[Pixel coordinate listings]
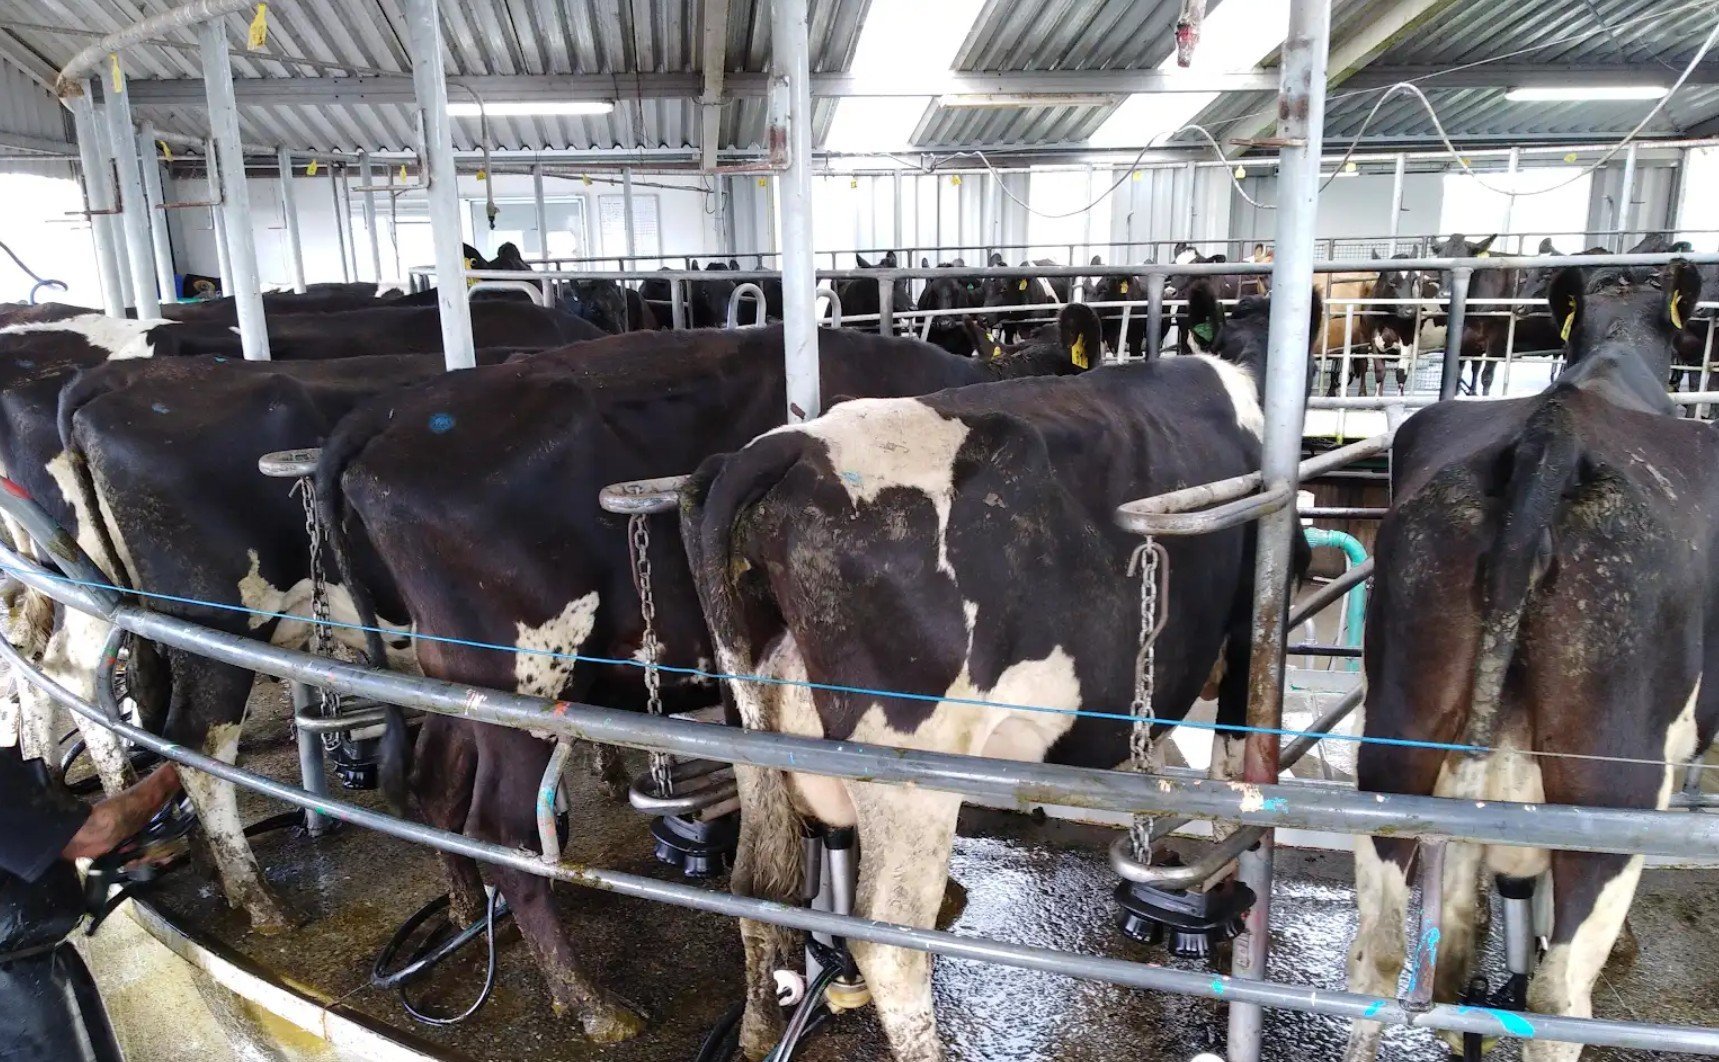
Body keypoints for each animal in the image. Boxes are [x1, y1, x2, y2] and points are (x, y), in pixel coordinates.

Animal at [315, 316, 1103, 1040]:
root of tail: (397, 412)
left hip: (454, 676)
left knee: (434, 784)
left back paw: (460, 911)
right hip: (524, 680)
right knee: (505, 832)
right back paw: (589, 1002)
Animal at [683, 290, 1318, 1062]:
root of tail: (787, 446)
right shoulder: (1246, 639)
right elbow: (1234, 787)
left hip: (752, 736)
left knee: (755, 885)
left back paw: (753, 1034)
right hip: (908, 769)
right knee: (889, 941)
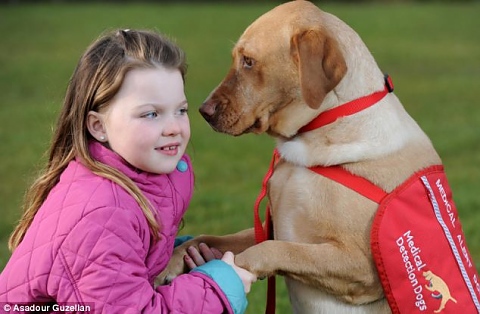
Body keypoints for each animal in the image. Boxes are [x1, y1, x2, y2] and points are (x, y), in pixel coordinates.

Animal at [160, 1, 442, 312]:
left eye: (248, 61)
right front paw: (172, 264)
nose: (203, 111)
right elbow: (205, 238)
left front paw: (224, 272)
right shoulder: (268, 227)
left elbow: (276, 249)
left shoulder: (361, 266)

* * *

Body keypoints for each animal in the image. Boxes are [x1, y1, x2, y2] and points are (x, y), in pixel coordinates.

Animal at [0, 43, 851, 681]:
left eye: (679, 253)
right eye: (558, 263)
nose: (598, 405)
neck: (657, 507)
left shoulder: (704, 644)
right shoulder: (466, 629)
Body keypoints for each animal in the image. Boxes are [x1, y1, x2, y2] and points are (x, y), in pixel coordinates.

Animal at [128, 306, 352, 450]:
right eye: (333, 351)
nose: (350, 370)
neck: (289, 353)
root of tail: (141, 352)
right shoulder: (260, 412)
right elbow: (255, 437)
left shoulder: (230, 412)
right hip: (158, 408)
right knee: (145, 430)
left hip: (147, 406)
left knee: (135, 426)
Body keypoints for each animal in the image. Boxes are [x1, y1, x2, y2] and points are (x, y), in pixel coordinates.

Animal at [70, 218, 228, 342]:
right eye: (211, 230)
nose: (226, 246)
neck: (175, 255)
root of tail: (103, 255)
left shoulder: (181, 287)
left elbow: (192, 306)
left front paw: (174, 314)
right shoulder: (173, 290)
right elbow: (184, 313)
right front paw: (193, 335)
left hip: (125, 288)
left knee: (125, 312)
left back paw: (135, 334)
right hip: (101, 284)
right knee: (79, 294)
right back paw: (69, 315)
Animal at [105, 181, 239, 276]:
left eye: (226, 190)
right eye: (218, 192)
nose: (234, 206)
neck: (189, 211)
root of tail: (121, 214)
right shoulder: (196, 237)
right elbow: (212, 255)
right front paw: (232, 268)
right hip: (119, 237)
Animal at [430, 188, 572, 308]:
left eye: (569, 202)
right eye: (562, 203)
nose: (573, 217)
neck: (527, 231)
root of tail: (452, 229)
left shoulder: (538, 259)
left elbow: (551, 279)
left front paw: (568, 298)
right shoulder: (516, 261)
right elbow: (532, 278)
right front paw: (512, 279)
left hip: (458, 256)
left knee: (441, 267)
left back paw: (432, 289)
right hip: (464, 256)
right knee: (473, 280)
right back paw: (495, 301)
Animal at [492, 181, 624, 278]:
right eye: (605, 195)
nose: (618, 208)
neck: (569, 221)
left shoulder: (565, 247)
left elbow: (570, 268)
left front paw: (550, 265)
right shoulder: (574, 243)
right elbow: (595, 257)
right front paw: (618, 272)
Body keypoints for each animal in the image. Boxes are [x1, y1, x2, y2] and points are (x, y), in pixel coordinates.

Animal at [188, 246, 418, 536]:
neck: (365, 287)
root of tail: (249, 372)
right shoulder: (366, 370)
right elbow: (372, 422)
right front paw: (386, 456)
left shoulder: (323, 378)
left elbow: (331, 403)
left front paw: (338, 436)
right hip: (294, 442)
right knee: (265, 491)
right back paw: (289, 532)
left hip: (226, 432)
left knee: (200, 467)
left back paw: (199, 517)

## PROBLEM TO SOLVE
Going through the entries above, show each line that contains "back".

## TASK RESULT
left back paw: (460, 911)
right back paw: (589, 1002)
left back paw: (753, 1034)
left back paw: (135, 334)
right back paw: (69, 315)
left back paw: (432, 289)
right back paw: (495, 301)
right back paw: (289, 532)
left back paw: (199, 517)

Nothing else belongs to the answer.